ENTRIES SHOWN START
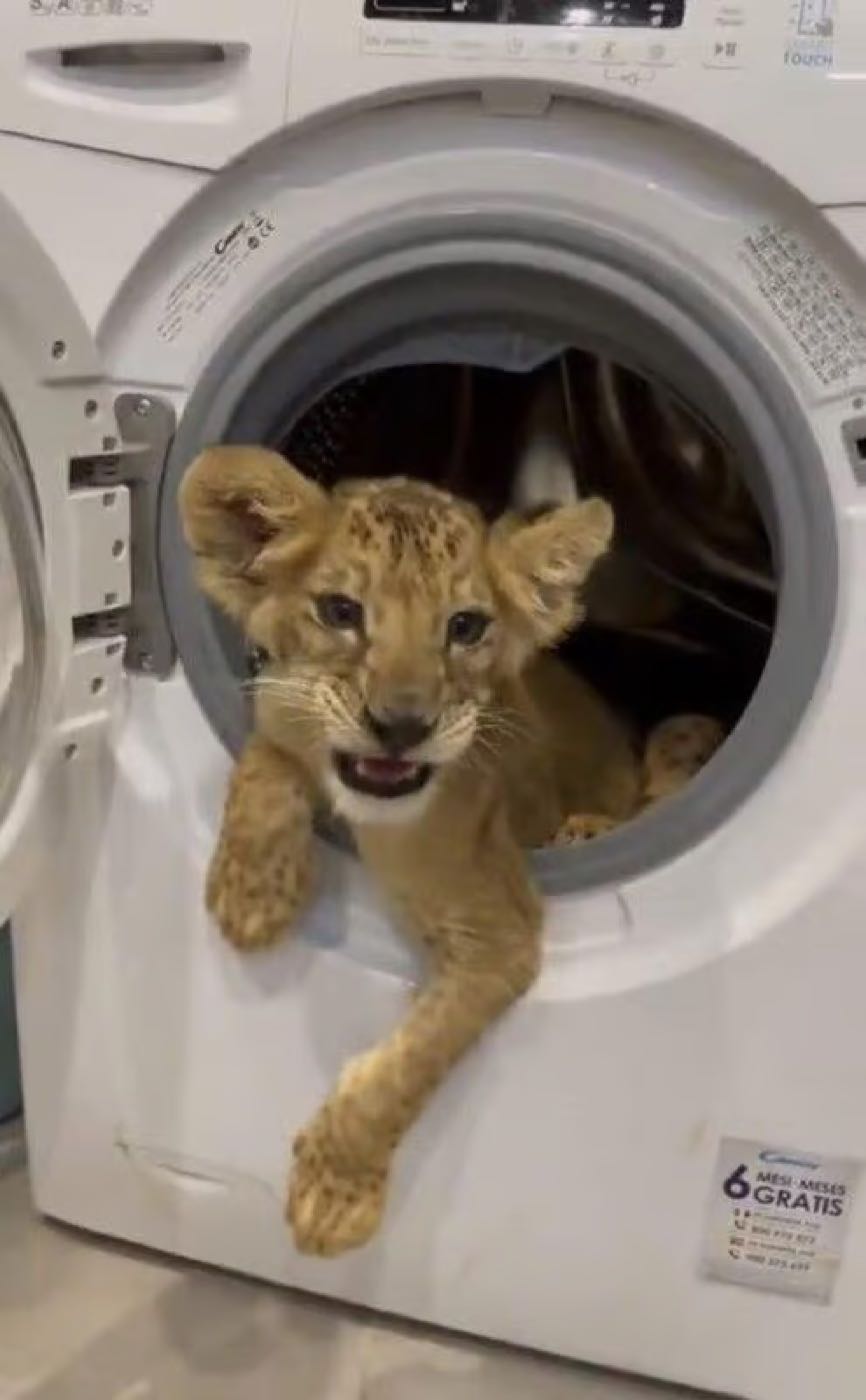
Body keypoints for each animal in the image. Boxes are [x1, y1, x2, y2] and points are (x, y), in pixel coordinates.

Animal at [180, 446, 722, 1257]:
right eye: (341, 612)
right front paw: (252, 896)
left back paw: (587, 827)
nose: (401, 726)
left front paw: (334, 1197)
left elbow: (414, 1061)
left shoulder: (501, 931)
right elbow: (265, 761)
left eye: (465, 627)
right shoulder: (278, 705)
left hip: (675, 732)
ENTRIES SHOWN END
ENTRIES SHOWN START
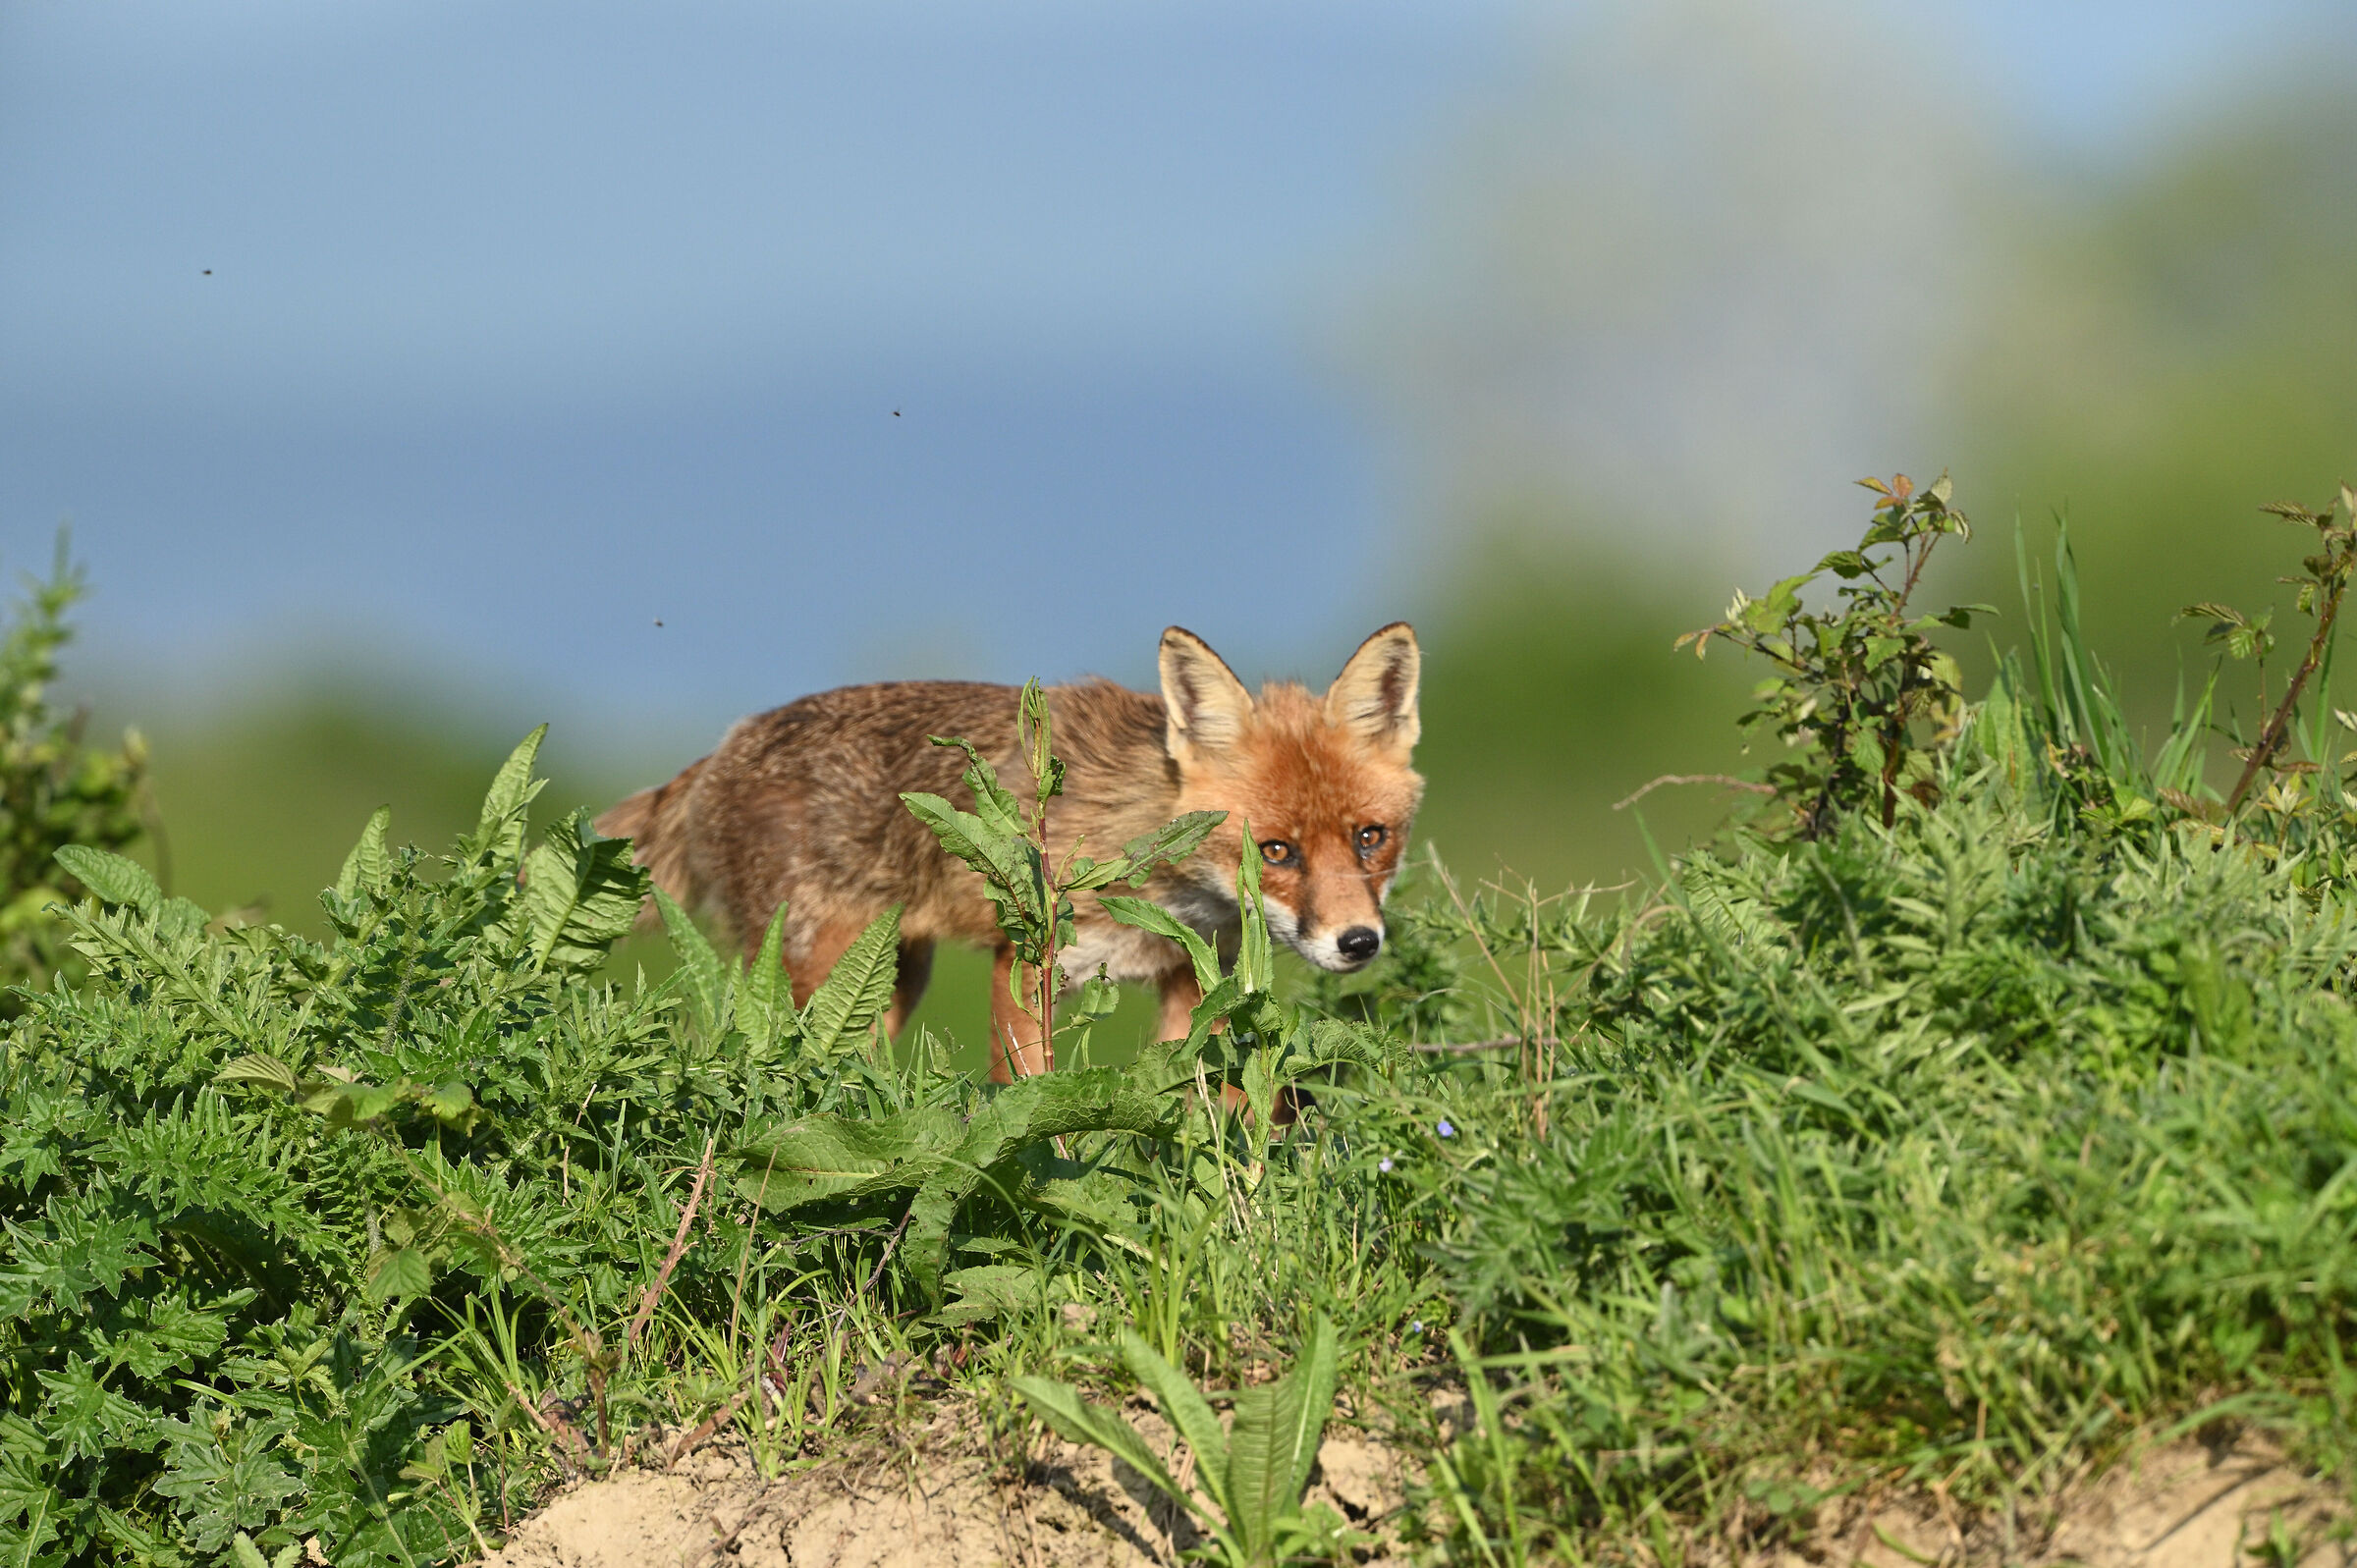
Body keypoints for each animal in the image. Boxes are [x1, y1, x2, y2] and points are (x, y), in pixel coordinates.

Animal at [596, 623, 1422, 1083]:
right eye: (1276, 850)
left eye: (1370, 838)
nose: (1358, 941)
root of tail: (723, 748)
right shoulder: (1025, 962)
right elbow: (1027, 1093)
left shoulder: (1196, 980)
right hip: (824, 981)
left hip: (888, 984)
ENTRIES SHOWN END
WORK REQUIRED:
Every line that holds the word "left" should be copied from the records above.

SOLUTION FOR THIS PROBLEM:
left back paw: (587, 827)
left front paw: (334, 1197)
left elbow: (414, 1061)
left shoulder: (501, 931)
left eye: (465, 627)
left hip: (675, 732)
left eye: (1370, 838)
left shoulder: (1196, 980)
left hip: (888, 984)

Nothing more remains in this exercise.